#### Your task:
From the data below, retype exactly the lines starting with the one that contains "brown stain labels" and ending with the one that contains "is an immunohistochemistry", both included.

[Stored items]
::::
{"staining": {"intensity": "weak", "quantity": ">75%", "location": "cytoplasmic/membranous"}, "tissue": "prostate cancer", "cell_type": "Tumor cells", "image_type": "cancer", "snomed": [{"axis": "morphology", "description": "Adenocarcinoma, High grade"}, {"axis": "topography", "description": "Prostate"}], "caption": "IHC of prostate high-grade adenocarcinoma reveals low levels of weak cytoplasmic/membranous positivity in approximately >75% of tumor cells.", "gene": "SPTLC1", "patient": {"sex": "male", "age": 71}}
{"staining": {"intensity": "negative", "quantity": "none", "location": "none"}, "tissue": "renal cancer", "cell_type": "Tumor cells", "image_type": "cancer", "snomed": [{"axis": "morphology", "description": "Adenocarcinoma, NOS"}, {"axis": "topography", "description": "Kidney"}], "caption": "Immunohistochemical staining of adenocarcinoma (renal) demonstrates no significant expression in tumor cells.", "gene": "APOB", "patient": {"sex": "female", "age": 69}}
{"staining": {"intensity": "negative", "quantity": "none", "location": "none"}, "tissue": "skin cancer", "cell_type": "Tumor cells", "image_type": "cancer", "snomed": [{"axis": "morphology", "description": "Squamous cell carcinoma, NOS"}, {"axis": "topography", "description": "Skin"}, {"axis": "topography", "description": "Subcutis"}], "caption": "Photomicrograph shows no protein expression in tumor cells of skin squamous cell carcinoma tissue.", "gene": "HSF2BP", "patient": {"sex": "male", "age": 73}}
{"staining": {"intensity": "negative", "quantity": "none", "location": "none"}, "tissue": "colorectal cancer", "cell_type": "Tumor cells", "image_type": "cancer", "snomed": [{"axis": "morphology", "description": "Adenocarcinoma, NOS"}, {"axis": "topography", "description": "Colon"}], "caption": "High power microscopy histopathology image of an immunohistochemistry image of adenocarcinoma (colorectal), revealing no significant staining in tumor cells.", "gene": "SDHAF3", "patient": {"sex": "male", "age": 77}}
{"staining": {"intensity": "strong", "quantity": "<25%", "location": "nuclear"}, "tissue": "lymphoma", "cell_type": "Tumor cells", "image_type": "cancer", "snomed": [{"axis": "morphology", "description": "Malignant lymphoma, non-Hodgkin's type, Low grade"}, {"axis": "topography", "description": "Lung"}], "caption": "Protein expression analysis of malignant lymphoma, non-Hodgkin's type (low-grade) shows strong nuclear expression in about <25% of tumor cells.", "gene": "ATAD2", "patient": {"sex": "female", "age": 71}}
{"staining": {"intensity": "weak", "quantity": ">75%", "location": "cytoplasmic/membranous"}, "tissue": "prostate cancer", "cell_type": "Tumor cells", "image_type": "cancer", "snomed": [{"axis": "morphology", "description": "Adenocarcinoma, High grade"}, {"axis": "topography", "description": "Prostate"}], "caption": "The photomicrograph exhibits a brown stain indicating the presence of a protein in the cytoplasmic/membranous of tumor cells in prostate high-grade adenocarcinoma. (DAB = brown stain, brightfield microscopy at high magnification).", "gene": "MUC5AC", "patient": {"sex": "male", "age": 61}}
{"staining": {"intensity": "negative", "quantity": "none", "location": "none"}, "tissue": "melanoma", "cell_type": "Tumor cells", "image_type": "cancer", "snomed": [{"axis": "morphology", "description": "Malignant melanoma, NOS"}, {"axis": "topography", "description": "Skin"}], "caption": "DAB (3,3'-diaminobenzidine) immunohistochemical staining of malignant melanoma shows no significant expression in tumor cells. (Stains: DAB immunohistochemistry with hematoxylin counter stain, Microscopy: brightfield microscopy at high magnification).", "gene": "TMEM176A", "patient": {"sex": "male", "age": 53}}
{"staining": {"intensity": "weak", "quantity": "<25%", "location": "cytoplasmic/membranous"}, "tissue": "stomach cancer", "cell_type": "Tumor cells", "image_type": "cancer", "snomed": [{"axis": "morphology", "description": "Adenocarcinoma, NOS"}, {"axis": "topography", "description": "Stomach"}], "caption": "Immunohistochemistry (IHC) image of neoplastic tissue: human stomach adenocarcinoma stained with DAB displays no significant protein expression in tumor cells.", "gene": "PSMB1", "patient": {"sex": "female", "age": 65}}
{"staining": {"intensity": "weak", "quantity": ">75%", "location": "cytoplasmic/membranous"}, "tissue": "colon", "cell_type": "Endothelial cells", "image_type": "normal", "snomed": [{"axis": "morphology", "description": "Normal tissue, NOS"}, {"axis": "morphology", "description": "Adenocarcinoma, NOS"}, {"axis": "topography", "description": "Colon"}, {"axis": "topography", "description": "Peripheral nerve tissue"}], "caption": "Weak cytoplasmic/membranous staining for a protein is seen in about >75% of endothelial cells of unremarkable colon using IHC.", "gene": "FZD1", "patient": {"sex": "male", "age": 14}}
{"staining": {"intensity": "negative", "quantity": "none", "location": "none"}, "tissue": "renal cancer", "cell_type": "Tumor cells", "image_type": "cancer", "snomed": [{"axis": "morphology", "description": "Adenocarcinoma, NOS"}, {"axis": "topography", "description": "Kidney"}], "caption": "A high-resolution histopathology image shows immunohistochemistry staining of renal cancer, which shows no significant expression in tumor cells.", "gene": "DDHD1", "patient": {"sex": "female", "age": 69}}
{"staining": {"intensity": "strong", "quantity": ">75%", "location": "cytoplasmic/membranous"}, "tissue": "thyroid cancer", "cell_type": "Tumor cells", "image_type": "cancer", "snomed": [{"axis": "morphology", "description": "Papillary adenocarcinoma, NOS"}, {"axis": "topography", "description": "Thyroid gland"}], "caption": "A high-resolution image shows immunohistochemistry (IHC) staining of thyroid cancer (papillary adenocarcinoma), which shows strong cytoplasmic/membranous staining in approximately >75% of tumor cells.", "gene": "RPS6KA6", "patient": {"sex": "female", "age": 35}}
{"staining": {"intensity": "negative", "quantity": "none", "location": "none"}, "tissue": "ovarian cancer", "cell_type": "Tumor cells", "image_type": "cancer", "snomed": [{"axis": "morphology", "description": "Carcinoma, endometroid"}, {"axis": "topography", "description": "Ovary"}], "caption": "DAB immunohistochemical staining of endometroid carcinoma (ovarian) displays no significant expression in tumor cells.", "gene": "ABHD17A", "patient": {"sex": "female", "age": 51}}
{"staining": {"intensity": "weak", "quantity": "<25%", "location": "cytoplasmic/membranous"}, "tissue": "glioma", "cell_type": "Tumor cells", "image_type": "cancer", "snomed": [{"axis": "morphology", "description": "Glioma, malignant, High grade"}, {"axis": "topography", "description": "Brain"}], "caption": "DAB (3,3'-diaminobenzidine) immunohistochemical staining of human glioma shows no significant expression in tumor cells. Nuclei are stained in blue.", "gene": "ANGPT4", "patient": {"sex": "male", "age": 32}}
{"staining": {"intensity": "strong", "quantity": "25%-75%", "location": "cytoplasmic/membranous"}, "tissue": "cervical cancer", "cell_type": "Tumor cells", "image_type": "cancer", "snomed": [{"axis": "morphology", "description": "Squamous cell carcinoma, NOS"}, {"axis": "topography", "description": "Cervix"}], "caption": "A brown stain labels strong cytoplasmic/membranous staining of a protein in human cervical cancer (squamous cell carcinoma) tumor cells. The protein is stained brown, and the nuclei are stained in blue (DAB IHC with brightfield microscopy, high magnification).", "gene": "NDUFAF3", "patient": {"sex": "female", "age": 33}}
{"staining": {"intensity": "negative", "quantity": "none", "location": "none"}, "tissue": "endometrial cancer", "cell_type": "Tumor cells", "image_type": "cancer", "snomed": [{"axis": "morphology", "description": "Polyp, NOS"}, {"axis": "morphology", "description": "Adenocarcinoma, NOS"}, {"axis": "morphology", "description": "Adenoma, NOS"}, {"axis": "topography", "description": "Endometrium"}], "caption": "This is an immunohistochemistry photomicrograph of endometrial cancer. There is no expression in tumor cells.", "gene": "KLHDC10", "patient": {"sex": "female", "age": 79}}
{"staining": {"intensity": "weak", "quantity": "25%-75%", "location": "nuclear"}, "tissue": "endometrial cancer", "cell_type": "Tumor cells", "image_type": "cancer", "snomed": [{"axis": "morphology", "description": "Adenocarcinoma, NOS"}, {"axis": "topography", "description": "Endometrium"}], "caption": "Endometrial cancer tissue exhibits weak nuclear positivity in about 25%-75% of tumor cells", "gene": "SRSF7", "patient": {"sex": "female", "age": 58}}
::::
#### Problem solution:
{"staining": {"intensity": "strong", "quantity": "25%-75%", "location": "cytoplasmic/membranous"}, "tissue": "cervical cancer", "cell_type": "Tumor cells", "image_type": "cancer", "snomed": [{"axis": "morphology", "description": "Squamous cell carcinoma, NOS"}, {"axis": "topography", "description": "Cervix"}], "caption": "A brown stain labels strong cytoplasmic/membranous staining of a protein in human cervical cancer (squamous cell carcinoma) tumor cells. The protein is stained brown, and the nuclei are stained in blue (DAB IHC with brightfield microscopy, high magnification).", "gene": "NDUFAF3", "patient": {"sex": "female", "age": 33}}
{"staining": {"intensity": "negative", "quantity": "none", "location": "none"}, "tissue": "endometrial cancer", "cell_type": "Tumor cells", "image_type": "cancer", "snomed": [{"axis": "morphology", "description": "Polyp, NOS"}, {"axis": "morphology", "description": "Adenocarcinoma, NOS"}, {"axis": "morphology", "description": "Adenoma, NOS"}, {"axis": "topography", "description": "Endometrium"}], "caption": "This is an immunohistochemistry photomicrograph of endometrial cancer. There is no expression in tumor cells.", "gene": "KLHDC10", "patient": {"sex": "female", "age": 79}}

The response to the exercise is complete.